:: Document segment ::
## Related questions with answers

A two-stage compression refrigeration system operates with refrigerant-134a between the pressure limits of 1.4 and 0.10 MPa. The refrigerant leaves the condenser as a saturated liquid and is throttled to a flash chamber operating at 0.4 MPa. The refrigerant leaving the low-pressure compressor at 0.4 MPa is also routed to the flash chamber. The vapor in the flash chamber is then compressed to the condenser pressure by the high-pressure compressor, and the liquid is throttled to the evaporator pressure. Assuming the refrigerant leaves the evaporator as saturated vapor and both compressors are isentropic, determine (a) the fraction of the refrigerant that evaporates as it is throttled to the flash chamber, (b) the rate of heat removed from the refrigerated space for a mass flow rate of 0.25 kg/s through the condenser, and (c) the coefficient of performance.
:::
Task to carry out:
Retype the refrigeration problem above from "A two-stage compression" up to and including "coefficient of performance.".
:: The data ::
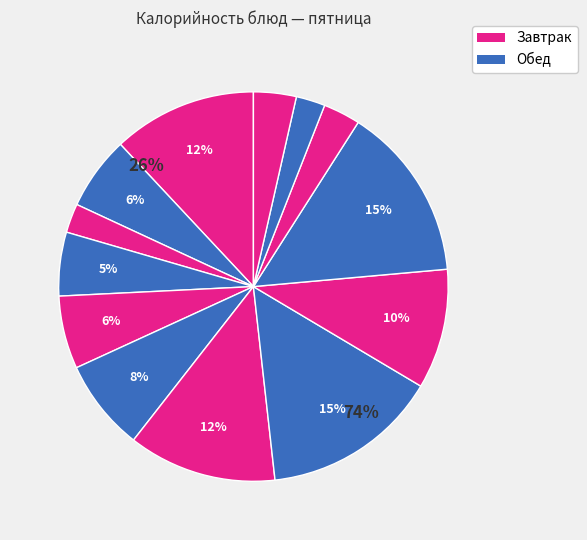

Rank the categories by value from lowest to highest.

Бутерброд с колбасой, Хлеб пшеничный, Чай с сахаром, Хлеб ржано-пшеничный, Мандарин, Салат крабовый, Компот из апельсинов, Суп картофельный, Сарделька отварная, Каша манная, Рис припущенный, Биточек мясной, Капуста тушеная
:::
Answer section:
A two-stage compression refrigeration system operates with refrigerant-134a between the pressure limits of 1.4 and 0.10 MPa. The refrigerant leaves the condenser as a saturated liquid and is throttled to a flash chamber operating at 0.4 MPa. The refrigerant leaving the low-pressure compressor at 0.4 MPa is also routed to the flash chamber. The vapor in the flash chamber is then compressed to the condenser pressure by the high-pressure compressor, and the liquid is throttled to the evaporator pressure. Assuming the refrigerant leaves the evaporator as saturated vapor and both compressors are isentropic, determine (a) the fraction of the refrigerant that evaporates as it is throttled to the flash chamber, (b) the rate of heat removed from the refrigerated space for a mass flow rate of 0.25 kg/s through the condenser, and (c) the coefficient of performance.